▸ Exercise
Return the records exactly as they appear below, omitting the pictures.

▸ Available records
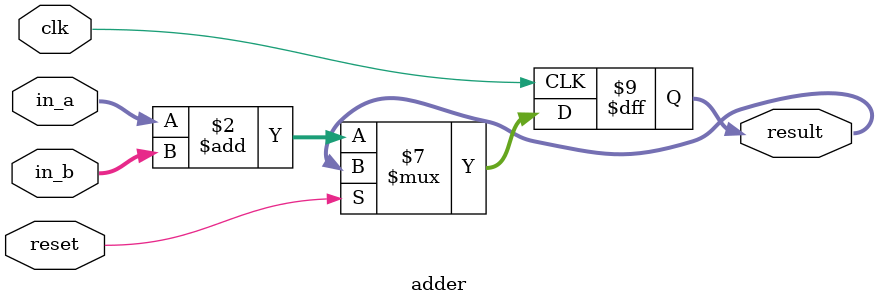
<source format=sv>
module adder (
    input [15:0] in_a,
    input [15:0] in_b,
    input clk,
    input reset,

    output [15:0] result
);

    always @(posedge clk) begin
        if(reset) begin
            reult<=0;
        end
        else begin
            result <= in_a + in_b;
        end
    end


endmodule
</source>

▸ Written solution
<source format=sv>
module adder (
    input [15:0] in_a,
    input [15:0] in_b,
    input clk,
    input reset,

    output [15:0] result
);

    always @(posedge clk) begin
        if(reset) begin
            reult<=0;
        end
        else begin
            result <= in_a + in_b;
        end
    end


endmodule
</source>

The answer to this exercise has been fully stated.